Nanostructured engineering is one of the strategies for optimizing transition metal oxides as anode materials in lithium-ion batteries. Among them, mesoporous structures have received significant attention due to their intrinsic properties which are related to porous structure. This structure provides short Li-ion diffusion pathways and acts as a buffer for volume changes during electrochemical reactions, affecting various electrochemical properties and performances. One of the intriguing aspects of the mesoporous structure effect is that it sometimes triggers a negative fading. Herein, we observed that ordered mesoporous Co3O4 exhibits a higher reversible capacity and anomalous cycle behavior that capacity increases during cycling, known as a negative fading, compared to bulk Co3O4. Moreover, the observed capacity is even higher than its theoretical capacity.
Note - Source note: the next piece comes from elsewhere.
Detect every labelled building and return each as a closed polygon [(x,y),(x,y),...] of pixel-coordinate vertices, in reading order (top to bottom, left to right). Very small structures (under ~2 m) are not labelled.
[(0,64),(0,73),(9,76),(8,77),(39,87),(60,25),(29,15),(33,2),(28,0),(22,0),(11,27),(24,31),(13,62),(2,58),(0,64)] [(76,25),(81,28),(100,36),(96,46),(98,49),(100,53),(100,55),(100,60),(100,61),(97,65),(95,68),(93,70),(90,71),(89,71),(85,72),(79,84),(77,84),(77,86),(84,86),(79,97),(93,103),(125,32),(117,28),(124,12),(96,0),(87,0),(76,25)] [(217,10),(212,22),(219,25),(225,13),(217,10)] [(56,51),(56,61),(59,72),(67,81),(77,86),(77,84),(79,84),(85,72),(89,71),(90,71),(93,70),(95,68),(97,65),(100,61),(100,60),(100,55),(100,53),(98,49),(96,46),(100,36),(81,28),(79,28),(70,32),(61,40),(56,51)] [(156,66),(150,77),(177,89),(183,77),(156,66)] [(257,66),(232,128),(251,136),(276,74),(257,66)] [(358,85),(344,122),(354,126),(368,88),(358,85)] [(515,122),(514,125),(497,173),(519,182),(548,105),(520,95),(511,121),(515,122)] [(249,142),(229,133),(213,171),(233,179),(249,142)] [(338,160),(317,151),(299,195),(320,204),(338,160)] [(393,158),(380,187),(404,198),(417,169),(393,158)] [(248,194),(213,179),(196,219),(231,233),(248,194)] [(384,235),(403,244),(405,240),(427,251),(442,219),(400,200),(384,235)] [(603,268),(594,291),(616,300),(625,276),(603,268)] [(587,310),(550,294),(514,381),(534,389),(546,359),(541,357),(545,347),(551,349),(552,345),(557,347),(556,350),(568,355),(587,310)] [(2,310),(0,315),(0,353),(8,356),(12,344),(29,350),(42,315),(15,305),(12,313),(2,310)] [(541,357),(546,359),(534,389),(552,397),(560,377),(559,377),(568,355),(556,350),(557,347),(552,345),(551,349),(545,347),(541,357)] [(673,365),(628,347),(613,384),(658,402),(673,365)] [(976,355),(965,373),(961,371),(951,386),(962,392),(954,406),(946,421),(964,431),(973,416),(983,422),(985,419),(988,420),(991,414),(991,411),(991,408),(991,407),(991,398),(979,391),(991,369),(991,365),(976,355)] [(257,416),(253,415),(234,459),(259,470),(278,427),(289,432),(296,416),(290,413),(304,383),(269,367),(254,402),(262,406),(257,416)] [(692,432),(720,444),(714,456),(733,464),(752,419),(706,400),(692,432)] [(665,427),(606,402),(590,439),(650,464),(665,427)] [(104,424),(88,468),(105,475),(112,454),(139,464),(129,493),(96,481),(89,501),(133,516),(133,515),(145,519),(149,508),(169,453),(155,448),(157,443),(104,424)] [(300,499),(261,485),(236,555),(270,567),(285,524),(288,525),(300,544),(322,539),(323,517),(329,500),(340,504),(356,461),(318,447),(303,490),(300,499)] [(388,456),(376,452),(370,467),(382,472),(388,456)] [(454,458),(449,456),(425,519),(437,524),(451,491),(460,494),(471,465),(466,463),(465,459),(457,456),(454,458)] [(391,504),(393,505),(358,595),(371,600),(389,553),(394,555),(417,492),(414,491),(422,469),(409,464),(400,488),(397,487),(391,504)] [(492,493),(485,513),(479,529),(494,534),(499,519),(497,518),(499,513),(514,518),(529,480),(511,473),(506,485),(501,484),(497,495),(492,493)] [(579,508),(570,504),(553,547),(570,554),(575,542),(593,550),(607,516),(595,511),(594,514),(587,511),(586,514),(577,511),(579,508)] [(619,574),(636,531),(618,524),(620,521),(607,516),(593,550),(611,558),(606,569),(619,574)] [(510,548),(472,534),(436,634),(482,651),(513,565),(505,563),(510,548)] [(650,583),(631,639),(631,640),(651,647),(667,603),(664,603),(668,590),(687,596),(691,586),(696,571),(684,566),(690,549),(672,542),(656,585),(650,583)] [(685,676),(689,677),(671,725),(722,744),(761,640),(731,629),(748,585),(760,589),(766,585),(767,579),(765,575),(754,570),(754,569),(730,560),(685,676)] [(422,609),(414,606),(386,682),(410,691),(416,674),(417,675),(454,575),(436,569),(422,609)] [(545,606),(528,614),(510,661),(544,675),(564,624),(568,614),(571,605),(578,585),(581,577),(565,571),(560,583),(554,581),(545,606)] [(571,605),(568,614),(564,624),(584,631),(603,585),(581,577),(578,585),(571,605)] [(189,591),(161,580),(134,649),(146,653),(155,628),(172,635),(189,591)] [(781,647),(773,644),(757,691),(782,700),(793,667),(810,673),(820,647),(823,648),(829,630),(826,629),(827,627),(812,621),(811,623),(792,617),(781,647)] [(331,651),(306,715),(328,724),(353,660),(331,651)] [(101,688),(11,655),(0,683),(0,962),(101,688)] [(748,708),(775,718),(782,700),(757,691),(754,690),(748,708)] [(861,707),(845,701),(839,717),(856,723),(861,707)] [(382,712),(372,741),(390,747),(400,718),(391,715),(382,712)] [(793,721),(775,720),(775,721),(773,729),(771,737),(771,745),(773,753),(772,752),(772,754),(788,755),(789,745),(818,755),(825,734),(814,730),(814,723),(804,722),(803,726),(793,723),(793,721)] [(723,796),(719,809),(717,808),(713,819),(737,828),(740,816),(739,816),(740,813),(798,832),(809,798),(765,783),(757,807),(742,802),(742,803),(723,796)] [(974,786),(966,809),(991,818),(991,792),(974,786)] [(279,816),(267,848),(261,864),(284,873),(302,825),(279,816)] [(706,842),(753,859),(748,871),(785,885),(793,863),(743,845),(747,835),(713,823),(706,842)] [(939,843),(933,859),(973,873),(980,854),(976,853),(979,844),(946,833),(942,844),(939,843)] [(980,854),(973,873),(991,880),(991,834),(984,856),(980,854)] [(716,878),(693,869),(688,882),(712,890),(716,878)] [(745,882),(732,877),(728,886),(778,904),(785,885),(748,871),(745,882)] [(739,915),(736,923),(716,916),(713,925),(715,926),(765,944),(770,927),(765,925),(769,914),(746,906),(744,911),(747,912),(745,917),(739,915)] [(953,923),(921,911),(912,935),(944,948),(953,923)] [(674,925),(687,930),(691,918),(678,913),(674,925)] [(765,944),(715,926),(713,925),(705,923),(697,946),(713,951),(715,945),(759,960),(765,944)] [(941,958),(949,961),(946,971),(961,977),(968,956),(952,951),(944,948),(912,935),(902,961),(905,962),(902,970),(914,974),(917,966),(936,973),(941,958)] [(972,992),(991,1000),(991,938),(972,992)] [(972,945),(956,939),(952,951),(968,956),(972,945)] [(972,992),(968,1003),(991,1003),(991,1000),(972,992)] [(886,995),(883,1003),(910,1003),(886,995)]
Mesoporous Co3O4 exhibits stable and more reversible conversion reactions, and even gradually activated electrolyte-derived surface layer formation/decomposition during cycling. Based on combined synchrotron-based X-ray analyses and electrochemical tests, we found the weaker Co-O and Co-Co bond strength in mesoporous material than those in the bulk material, gives rise to a more reversible conversion reaction during cycling. In addition, the distinctive structural properties of mesoporous leads to the further formation/decomposition of electrolyte-derived surface layer, resulting in the negative fading.